Because the formula is fixed, the score is comparable across clients. A 78 means the same thing for every site — meaningful portfolio comparisons, fair quarter-over-quarter tracking.
Important: "peripheral" doesn't always mean "off-topic"
The site center is the average of every page on the site. If a site has multiple business lines and one has more pages than others, the smaller business lines will look peripheral simply because they're under-represented in the average — not because they're irrelevant to the business.
Example: a multi-practice law firm with 800 personal-injury pages and 200 family-law pages will see the family-law pages flagged as peripheral, even though they're a legitimate part of the business. The center has been pulled toward personal injury by sheer volume.
The fix is Pinned Centroid mode. Designate a handful of seed URLs (homepage + top service pages, one per business line) and the tool will measure distance against those instead of the floating average. For multi-practice firms, this is the more honest read.
When to run an analysis
- New client onboarding: baseline audit in week 1. Shows the client what they're working with and where the opportunity is.
- Quarterly health check: re-run to prove drift is shrinking — or catch it growing before it costs rankings.

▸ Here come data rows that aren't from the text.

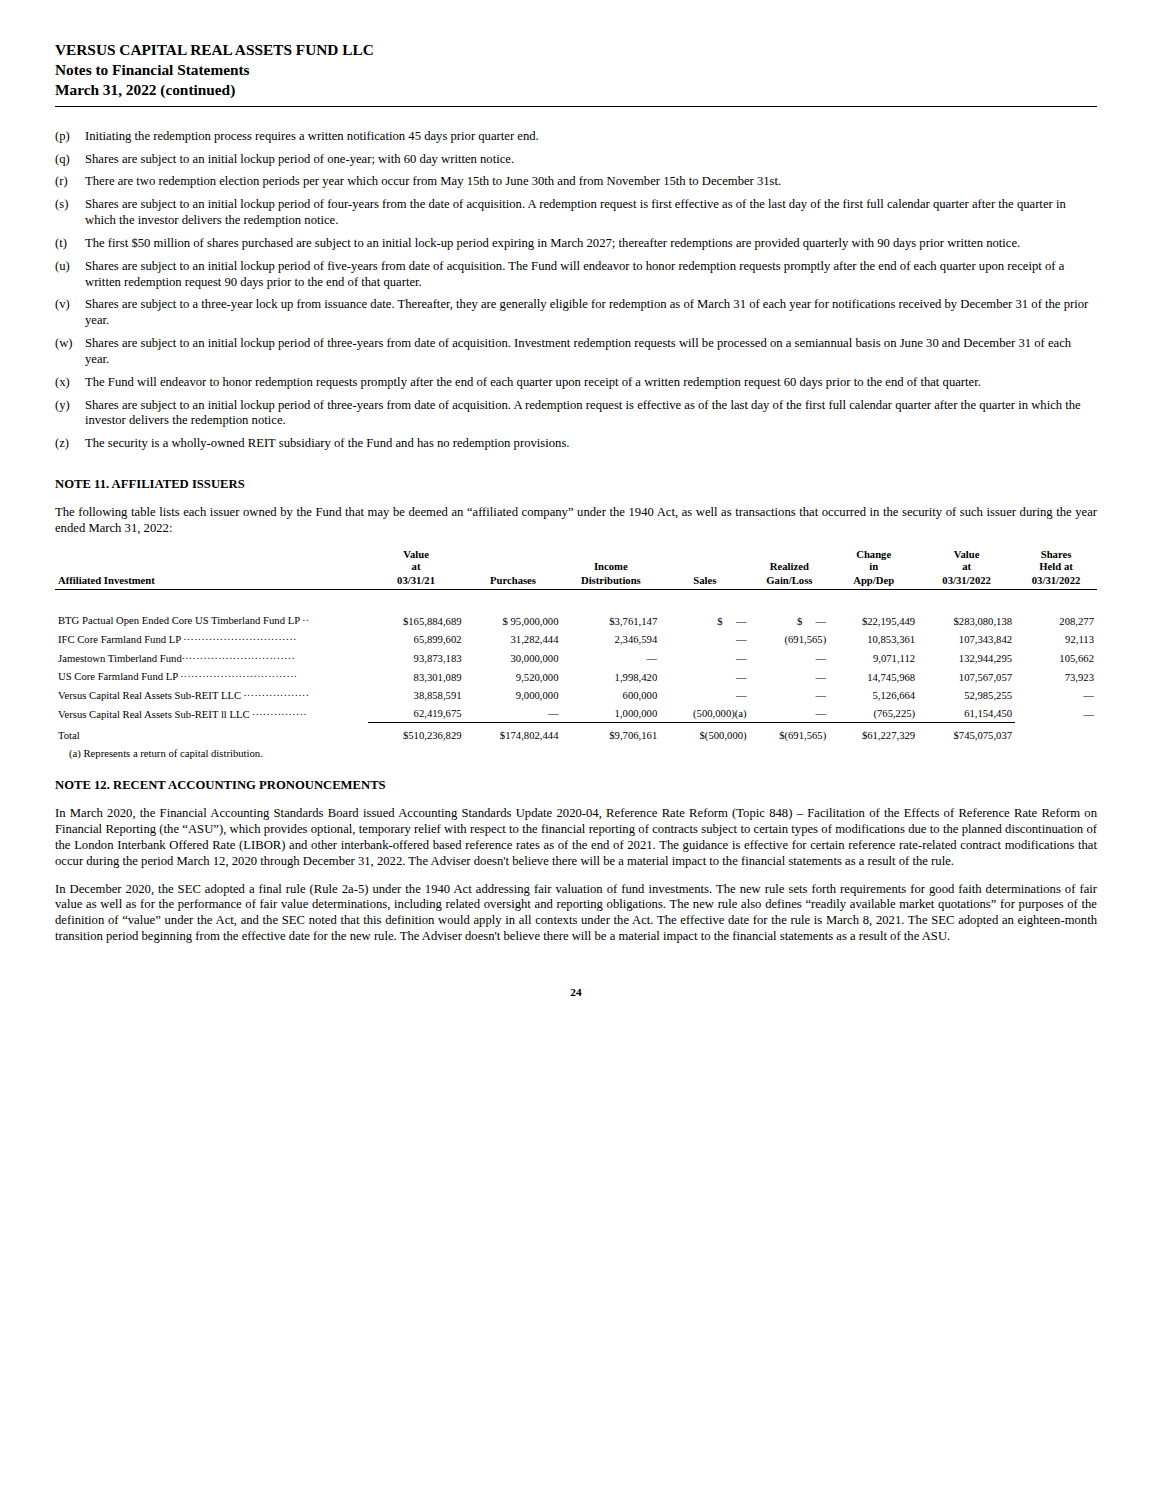VERSUS CAPITAL REAL ASSETS FUND LLC
Notes to Financial Statements
March 31, 2022 (continued)
| (p) | Initiating the redemption process requires a written notification 45 days prior quarter end. |
| (q) | Shares are subject to an initial lockup period of one-year; with 60 day written notice. |
| (r) | There are two redemption election periods per year which occur from May 15th to June 30th and from November 15th to December 31st. |
| (s) | Shares are subject to an initial lockup period of four-years from the date of acquisition. A redemption request is first effective as of the last day of the first full calendar quarter after the quarter in which the investor delivers the redemption notice. |
| (t) | The first $50 million of shares purchased are subject to an initial lock-up period expiring in March 2027; thereafter redemptions are provided quarterly with 90 days prior written notice. |
| (u) | Shares are subject to an initial lockup period of five-years from date of acquisition. The Fund will endeavor to honor redemption requests promptly after the end of each quarter upon receipt of a written redemption request 90 days prior to the end of that quarter. |
| (v) | Shares are subject to a three-year lock up from issuance date. Thereafter, they are generally eligible for redemption as of March 31 of each year for notifications received by December 31 of the prior year. |
| (w) | Shares are subject to an initial lockup period of three-years from date of acquisition. Investment redemption requests will be processed on a semiannual basis on June 30 and December 31 of each year. |
| (x) | The Fund will endeavor to honor redemption requests promptly after the end of each quarter upon receipt of a written redemption request 60 days prior to the end of that quarter. |
| (y) | Shares are subject to an initial lockup period of three-years from date of acquisition. A redemption request is effective as of the last day of the first full calendar quarter after the quarter in which the investor delivers the redemption notice. |
| (z) | The security is a wholly-owned REIT subsidiary of the Fund and has no redemption provisions. |
NOTE 11. AFFILIATED ISSUERS
The following table lists each issuer owned by the Fund that may be deemed an “affiliated company” under the 1940 Act, as well as transactions that occurred in the security of such issuer during the year ended March 31, 2022:
| | Value at | | Income | | Realized | Change in | Value at | Shares Held at |
| --- | --- | --- | --- | --- | --- | --- | --- | --- |
| Affiliated Investment | 03/31/21 | Purchases | Distributions | Sales | Gain/Loss | App/Dep | 03/31/2022 | 03/31/2022 |
| BTG Pactual Open Ended Core US Timberland Fund LP .. | $165,884,689 | $ 95,000,000 | $3,761,147 | $ — | $ — | $22,195,449 | $283,080,138 | 208,277 |
| IFC Core Farmland Fund LP ............................... | 65,899,602 | 31,282,444 | 2,346,594 | — | (691,565) | 10,853,361 | 107,343,842 | 92,113 |
| Jamestown Timberland Fund ............................... | 93,873,183 | 30,000,000 | — | — | — | 9,071,112 | 132,944,295 | 105,662 |
| US Core Farmland Fund LP ................................ | 83,301,089 | 9,520,000 | 1,998,420 | — | — | 14,745,968 | 107,567,057 | 73,923 |
| Versus Capital Real Assets Sub-REIT LLC .................. | 38,858,591 | 9,000,000 | 600,000 | — | — | 5,126,664 | 52,985,255 | — |
| Versus Capital Real Assets Sub-REIT ll LLC ............... | 62,419,675 | — | 1,000,000 | (500,000)(a) | — | (765,225) | 61,154,450 | — |
| Total | $510,236,829 | $174,802,444 | $9,706,161 | $(500,000) | $(691,565) | $61,227,329 | $745,075,037 | |
(a) Represents a return of capital distribution.
NOTE 12. RECENT ACCOUNTING PRONOUNCEMENTS
In March 2020, the Financial Accounting Standards Board issued Accounting Standards Update 2020-04, Reference Rate Reform (Topic 848) – Facilitation of the Effects of Reference Rate Reform on Financial Reporting (the “ASU”), which provides optional, temporary relief with respect to the financial reporting of contracts subject to certain types of modifications due to the planned discontinuation of the London Interbank Offered Rate (LIBOR) and other interbank-offered based reference rates as of the end of 2021. The guidance is effective for certain reference rate-related contract modifications that occur during the period March 12, 2020 through December 31, 2022. The Adviser doesn't believe there will be a material impact to the financial statements as a result of the rule.
In December 2020, the SEC adopted a final rule (Rule 2a-5) under the 1940 Act addressing fair valuation of fund investments. The new rule sets forth requirements for good faith determinations of fair value as well as for the performance of fair value determinations, including related oversight and reporting obligations. The new rule also defines “readily available market quotations” for purposes of the definition of “value” under the Act, and the SEC noted that this definition would apply in all contexts under the Act. The effective date for the rule is March 8, 2021. The SEC adopted an eighteen-month transition period beginning from the effective date for the new rule. The Adviser doesn't believe there will be a material impact to the financial statements as a result of the ASU.
24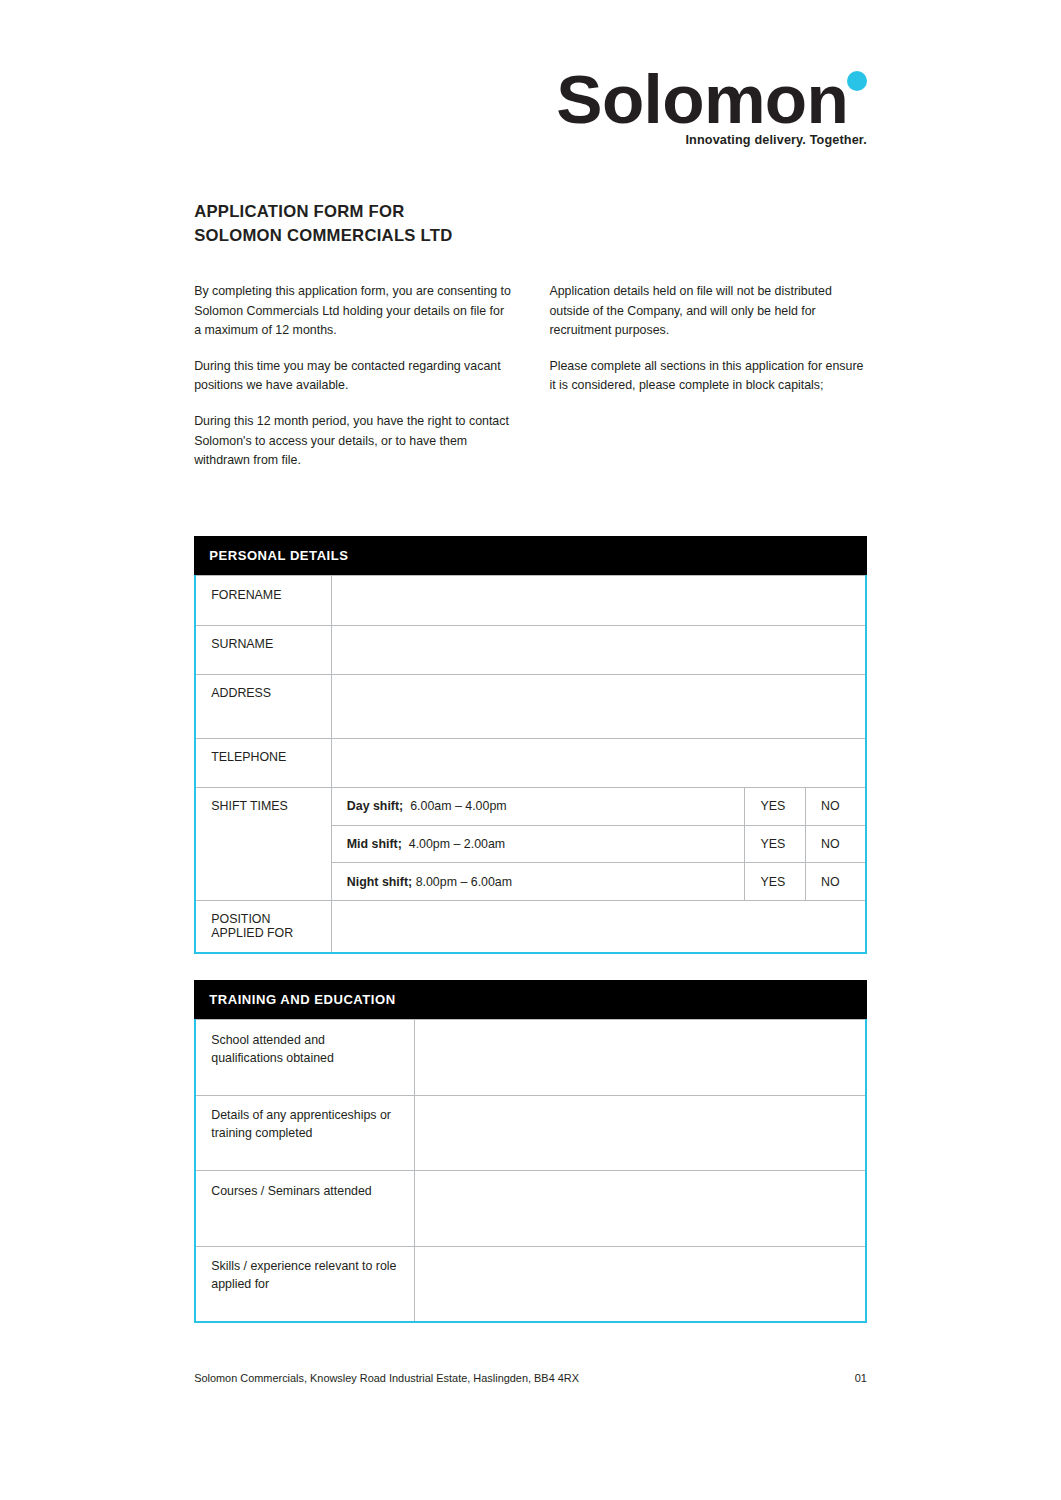Solomon
Innovating delivery. Together.
APPLICATION FORM FOR
SOLOMON COMMERCIALS LTD
By completing this application form, you are consenting to Solomon Commercials Ltd holding your details on file for a maximum of 12 months.
During this time you may be contacted regarding vacant positions we have available.
During this 12 month period, you have the right to contact Solomon's to access your details, or to have them withdrawn from file.
Application details held on file will not be distributed outside of the Company, and will only be held for recruitment purposes.
Please complete all sections in this application for ensure it is considered, please complete in block capitals;
PERSONAL DETAILS
| FORENAME | |
| SURNAME | |
| ADDRESS | |
| TELEPHONE | |
| SHIFT TIMES | Day shift; 6.00am – 4.00pm | YES | NO |
| Mid shift; 4.00pm – 2.00am | YES | NO |
| Night shift; 8.00pm – 6.00am | YES | NO |
| POSITION APPLIED FOR | |
TRAINING AND EDUCATION
| School attended and qualifications obtained | |
| Details of any apprenticeships or training completed | |
| Courses / Seminars attended | |
| Skills / experience relevant to role applied for | |
Solomon Commercials, Knowsley Road Industrial Estate, Haslingden, BB4 4RX 01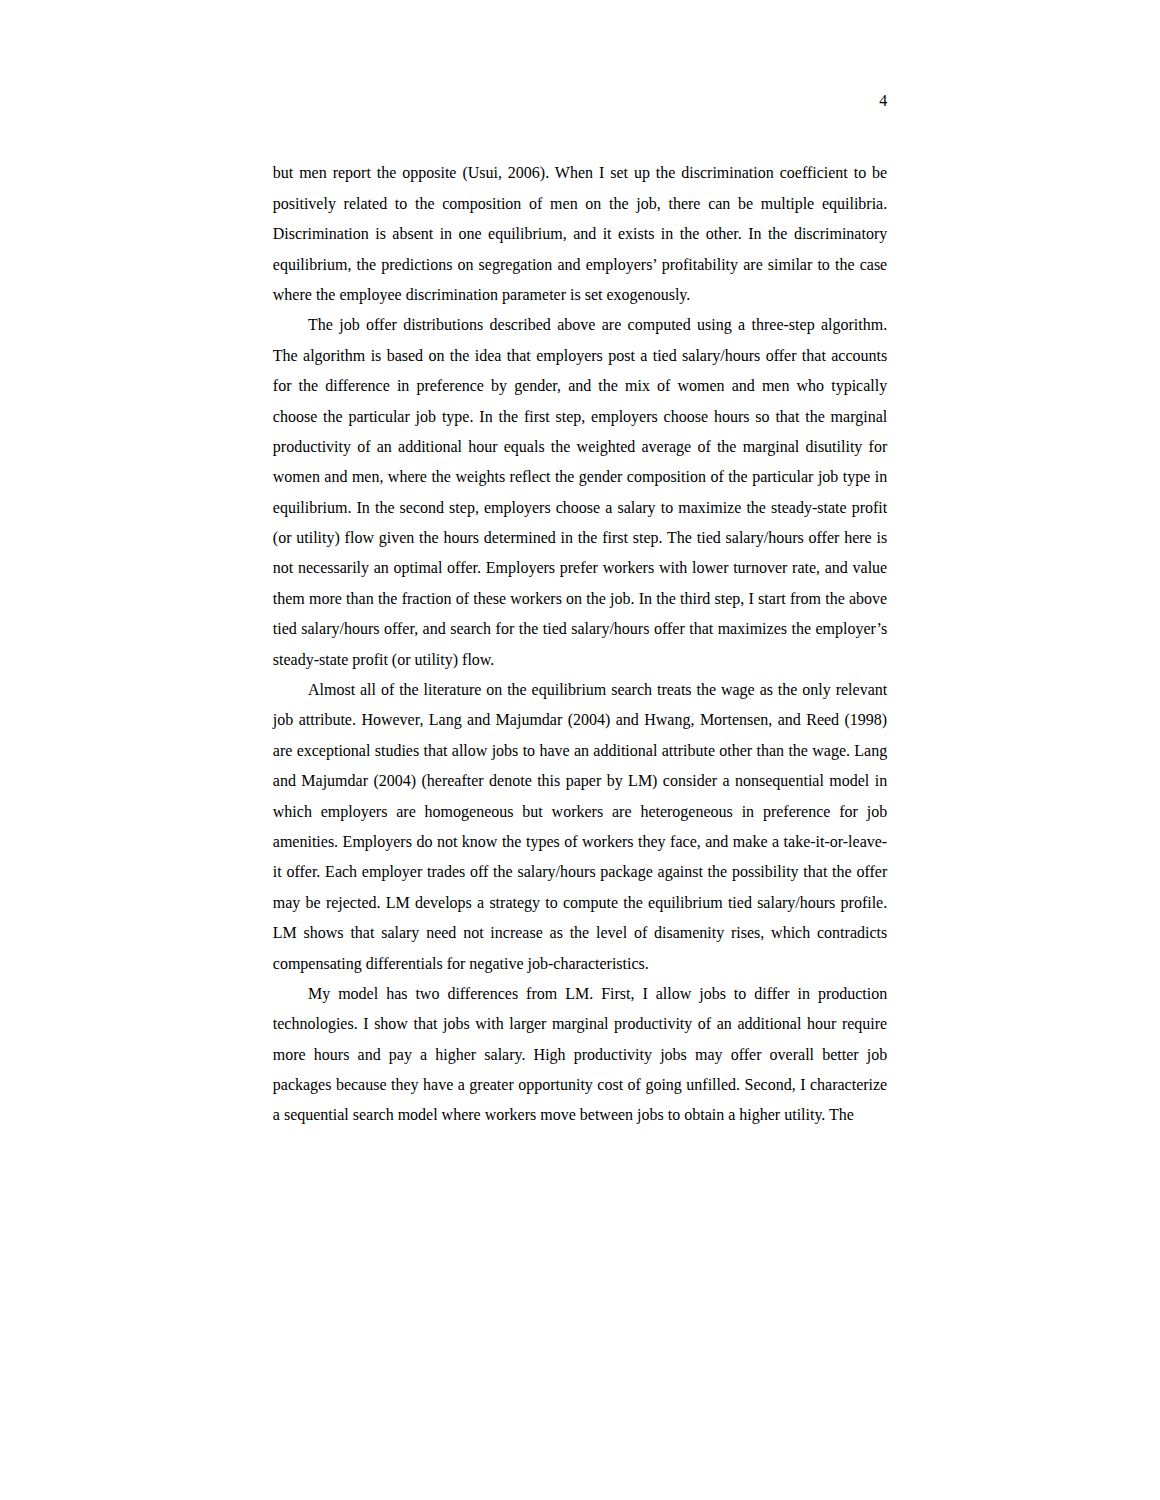4
but men report the opposite (Usui, 2006). When I set up the discrimination coefficient to be positively related to the composition of men on the job, there can be multiple equilibria. Discrimination is absent in one equilibrium, and it exists in the other. In the discriminatory equilibrium, the predictions on segregation and employers’ profitability are similar to the case where the employee discrimination parameter is set exogenously.
The job offer distributions described above are computed using a three-step algorithm. The algorithm is based on the idea that employers post a tied salary/hours offer that accounts for the difference in preference by gender, and the mix of women and men who typically choose the particular job type. In the first step, employers choose hours so that the marginal productivity of an additional hour equals the weighted average of the marginal disutility for women and men, where the weights reflect the gender composition of the particular job type in equilibrium. In the second step, employers choose a salary to maximize the steady-state profit (or utility) flow given the hours determined in the first step. The tied salary/hours offer here is not necessarily an optimal offer. Employers prefer workers with lower turnover rate, and value them more than the fraction of these workers on the job. In the third step, I start from the above tied salary/hours offer, and search for the tied salary/hours offer that maximizes the employer’s steady-state profit (or utility) flow.
Almost all of the literature on the equilibrium search treats the wage as the only relevant job attribute. However, Lang and Majumdar (2004) and Hwang, Mortensen, and Reed (1998) are exceptional studies that allow jobs to have an additional attribute other than the wage. Lang and Majumdar (2004) (hereafter denote this paper by LM) consider a nonsequential model in which employers are homogeneous but workers are heterogeneous in preference for job amenities. Employers do not know the types of workers they face, and make a take-it-or-leave-it offer. Each employer trades off the salary/hours package against the possibility that the offer may be rejected. LM develops a strategy to compute the equilibrium tied salary/hours profile. LM shows that salary need not increase as the level of disamenity rises, which contradicts compensating differentials for negative job-characteristics.
My model has two differences from LM. First, I allow jobs to differ in production technologies. I show that jobs with larger marginal productivity of an additional hour require more hours and pay a higher salary. High productivity jobs may offer overall better job packages because they have a greater opportunity cost of going unfilled. Second, I characterize a sequential search model where workers move between jobs to obtain a higher utility. The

- Pre-publishing strategy: before greenlighting a new content silo, see whether existing peripheral pages need cleanup first.
- Pitch decks and proposals: the orbit chart visualizes a problem most agencies can only describe.
Honest limitations
- The tool measures meaning, not quality. A poorly written but on-topic page lands near the center; a beautifully written but off-topic page lands on the edge. We're measuring the footprint, not the craft.
- It doesn't predict rankings directly. A high score correlates with strong topical authority, but rankings also depend on backlinks, technical SEO, content depth, and other factors.
- Cap of 1,000 pages. Larger sites are sampled by sitemap order. A future sampling option will let you pick top-traffic pages or filter by URL pattern.